DATA FOR THIS EXERCISE =
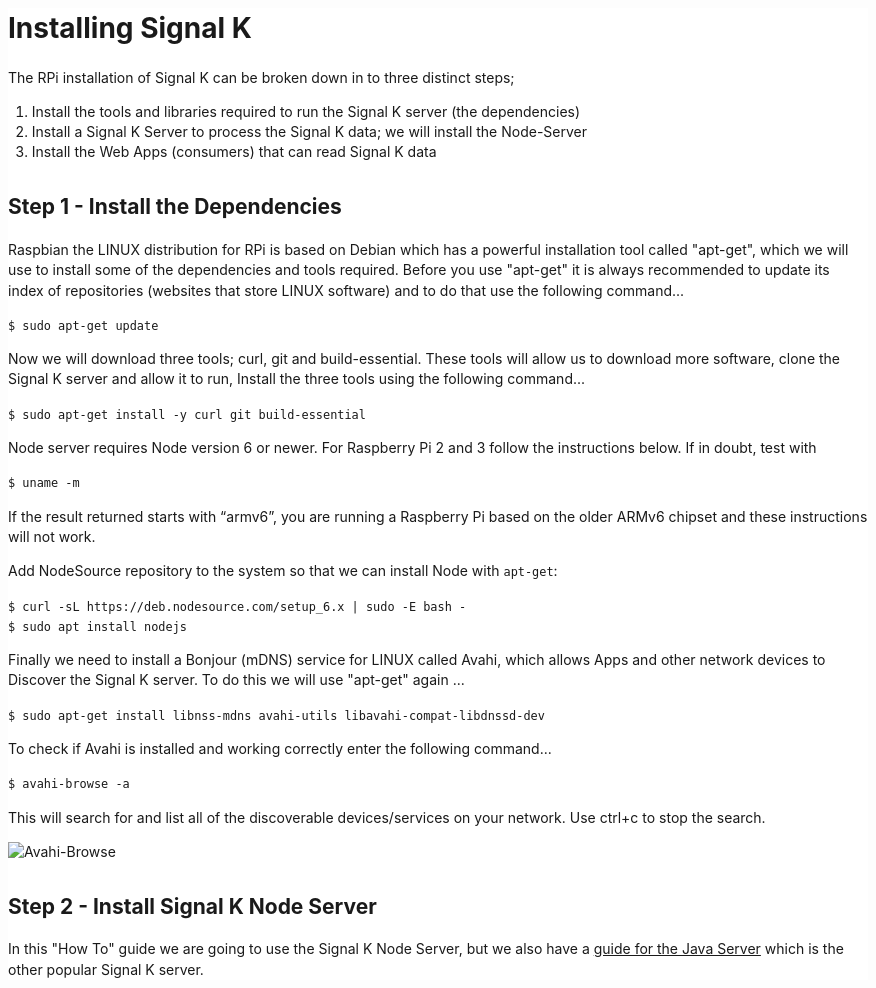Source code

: # Installing Signal K

The RPi installation of Signal K can be broken down in to three distinct steps;

1. Install the tools and libraries required to run the Signal K server (the dependencies)
1. Install a Signal K Server to process the Signal K data; we will install the Node-Server
1. Install the Web Apps (consumers) that can read Signal K data

## Step 1 - Install the Dependencies

Raspbian the LINUX distribution for RPi is based on Debian which has a powerful installation tool called "apt-get", which we will use to install some of the dependencies and tools required. Before you use "apt-get" it is always recommended to update its index of repositories (websites that store LINUX software) and to do that use the following command...

    $ sudo apt-get update

Now we will download three tools; curl, git and build-essential. These tools will allow us to download more software, clone the Signal K server and allow it to run, Install the three tools using the following command...

    $ sudo apt-get install -y curl git build-essential

Node server requires Node version 6 or newer. For Raspberry Pi 2 and 3 follow the instructions below. If in doubt, test with

    $ uname -m

If the result returned starts with “armv6”, you are running a Raspberry Pi based on the older ARMv6 chipset and these instructions will not work.

Add NodeSource repository to the system so that we can install Node with `apt-get`:

    $ curl -sL https://deb.nodesource.com/setup_6.x | sudo -E bash -
    $ sudo apt install nodejs


Finally we need to install a Bonjour (mDNS) service for LINUX called Avahi, which allows Apps and other network devices to Discover the Signal K server. To do this we will use "apt-get" again ...

    $ sudo apt-get install libnss-mdns avahi-utils libavahi-compat-libdnssd-dev

To check if Avahi is installed and working correctly enter the following command...

    $ avahi-browse -a

This will search for and list all of the discoverable devices/services on your network. Use ctrl+c to stop the search.

![Avahi-Browse](https://github.com/digitalyacht/ikommunicate/blob/master/RPi_How_To_Images/Avahi-Browse.png)

## Step 2 - Install Signal K Node Server

In this "How To" guide we are going to use the Signal K Node Server, but we also have a [guide for the Java Server](https://github.com/SignalK/specification/wiki/Raspberry-Pi-Installation-(Java-Server)) which is the other popular Signal K server.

EXERCISE GOAL =
Copy every record exactly, dropping the images.

RESPONSE BELOW =
Source code

: # Installing Signal K

The RPi installation of Signal K can be broken down in to three distinct steps;

1. Install the tools and libraries required to run the Signal K server (the dependencies)
1. Install a Signal K Server to process the Signal K data; we will install the Node-Server
1. Install the Web Apps (consumers) that can read Signal K data

## Step 1 - Install the Dependencies

Raspbian the LINUX distribution for RPi is based on Debian which has a powerful installation tool called "apt-get", which we will use to install some of the dependencies and tools required. Before you use "apt-get" it is always recommended to update its index of repositories (websites that store LINUX software) and to do that use the following command...

    $ sudo apt-get update

Now we will download three tools; curl, git and build-essential. These tools will allow us to download more software, clone the Signal K server and allow it to run, Install the three tools using the following command...

    $ sudo apt-get install -y curl git build-essential

Node server requires Node version 6 or newer. For Raspberry Pi 2 and 3 follow the instructions below. If in doubt, test with

    $ uname -m

If the result returned starts with “armv6”, you are running a Raspberry Pi based on the older ARMv6 chipset and these instructions will not work.

Add NodeSource repository to the system so that we can install Node with `apt-get`:

    $ curl -sL https://deb.nodesource.com/setup_6.x | sudo -E bash -
    $ sudo apt install nodejs


Finally we need to install a Bonjour (mDNS) service for LINUX called Avahi, which allows Apps and other network devices to Discover the Signal K server. To do this we will use "apt-get" again ...

    $ sudo apt-get install libnss-mdns avahi-utils libavahi-compat-libdnssd-dev

To check if Avahi is installed and working correctly enter the following command...

    $ avahi-browse -a

This will search for and list all of the discoverable devices/services on your network. Use ctrl+c to stop the search.

![Avahi-Browse](https://github.com/digitalyacht/ikommunicate/blob/master/RPi_How_To_Images/Avahi-Browse.png)

## Step 2 - Install Signal K Node Server

In this "How To" guide we are going to use the Signal K Node Server, but we also have a [guide for the Java Server](https://github.com/SignalK/specification/wiki/Raspberry-Pi-Installation-(Java-Server)) which is the other popular Signal K server.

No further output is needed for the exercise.